Here’s just a bit of what I’ve been poring my eyes over this Year.
Books link to my Goodreads profile, where I keep track of everything I read. Friend me there so we can share the love!
Daniel Gilbert, Stumbling Upon Happiness: This dude is hilarious, and because of that, all of the case studies and arguments for why we can’t adequately project what will make us happy in the future make for a fascinating, easy read that sticks with you.
Charles Duhigg, The Power of Habit: I didn’t start this whole thing “removing habit and seeing what happens.” It took a while before I realized that’s what was going on. More than halfway through, I read Duhigg’s book with an dropped jaw, because the studies and systems he sites were almost entirely relevant to the experiences I was living out in My Year. Like Gilbert, I enjoyed the read, too. I’m probably gonna read it again, right now. I’d loan you my copy, but it’s noted to shit with lots of !!!s and cartoons!
Shonda Rimes, Year of Yes!: Want a feel-good memoir that’s hysterically written because Shonda is a storytelling genius?! Her year of saying YES! to opportunities that scare her bring massive transformation to her life. Like what’s happening to yours truly. It’s another example of how taking the reins can lead to big things. I’m a bit in love with her now.

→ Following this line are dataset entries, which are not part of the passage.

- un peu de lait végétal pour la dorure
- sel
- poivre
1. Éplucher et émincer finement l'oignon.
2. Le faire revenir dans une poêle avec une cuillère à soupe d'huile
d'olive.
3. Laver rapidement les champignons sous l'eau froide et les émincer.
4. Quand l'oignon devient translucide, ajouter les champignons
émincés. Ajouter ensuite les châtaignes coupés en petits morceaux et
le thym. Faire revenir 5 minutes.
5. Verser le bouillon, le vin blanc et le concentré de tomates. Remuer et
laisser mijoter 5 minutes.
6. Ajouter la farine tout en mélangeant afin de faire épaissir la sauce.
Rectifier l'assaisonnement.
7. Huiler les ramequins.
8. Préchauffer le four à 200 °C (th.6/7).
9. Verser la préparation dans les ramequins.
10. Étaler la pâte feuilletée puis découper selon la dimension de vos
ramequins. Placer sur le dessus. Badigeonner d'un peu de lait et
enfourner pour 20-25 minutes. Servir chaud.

Annie Leonard, The Story of Stuff: Wanna rethink what you buy, how you use it, where it ends up, and the impact of the whole cycle? If anything, Annie’s book will open your eyes to the many tiny steps we can all make towards a big impact.

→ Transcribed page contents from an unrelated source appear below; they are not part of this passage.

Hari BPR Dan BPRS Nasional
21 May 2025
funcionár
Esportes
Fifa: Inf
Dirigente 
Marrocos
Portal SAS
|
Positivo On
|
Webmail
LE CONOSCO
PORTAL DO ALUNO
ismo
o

Richard Thayler and Cass Sustein, Nudge: Improving Decisions on Health, Wealth, and Happiness: How do accidental and incidental bias contribute to our making wrong decisions about our future? Read on.
Lucy Maude Montgomery’s Anne of Green Gables series: Because “Isn’t it nice to think that tomorrow is a new day with no mistakes in it yet?” is one of many sticky questions that capture my heart in this series. And it’s fun to mix up non-fiction as I study this habit stuff with some romantic Canadian words from a hundred plus years ago.

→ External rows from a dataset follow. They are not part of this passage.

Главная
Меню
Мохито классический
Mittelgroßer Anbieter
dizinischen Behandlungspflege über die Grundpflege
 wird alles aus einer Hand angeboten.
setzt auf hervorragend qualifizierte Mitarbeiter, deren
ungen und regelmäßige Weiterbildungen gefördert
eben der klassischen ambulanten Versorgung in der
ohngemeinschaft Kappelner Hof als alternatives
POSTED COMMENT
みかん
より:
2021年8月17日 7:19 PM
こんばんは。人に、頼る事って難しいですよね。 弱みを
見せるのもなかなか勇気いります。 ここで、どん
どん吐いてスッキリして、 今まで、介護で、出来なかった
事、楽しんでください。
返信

The documentary Happy: It’s on Netflix and I keep watching it because when I’ve had a defeating day, it fills my heart with thanks and joy. Why does the island of Okinawa have the most over-100-year olds on it? Why is Sweden the happiest country on the planet? Which country is investing in “gross national happiness” along with increasing their gross national product. Lots of smart people in this one talking statistics and psychology, too.
Frances Hodgson Burnett’s A Little Princess. Do you believe in magic? Do you want to? Read this with a handkerchief nearby. (I read the Puffin Bloom printing, which is super magical and now I want everything they print!)
Louisa May Alcott’s Little Women. People are saying mean things in the world right now at a rapid pace. We all need a Marmee right now to help keep our morals grounded.
H.D. Thoreau’s Winter journals. My Year was really, really rough this winter. I was off of sugar, then didn’t gift through the holidays, then tackled the New Year by battling negative thought and waste while my body suffered more than it has in a decade. Every day, I read Thoreau’s journal entries from more than a hundred years before aloud to my best friend. It gave me constancy, connection, and calm.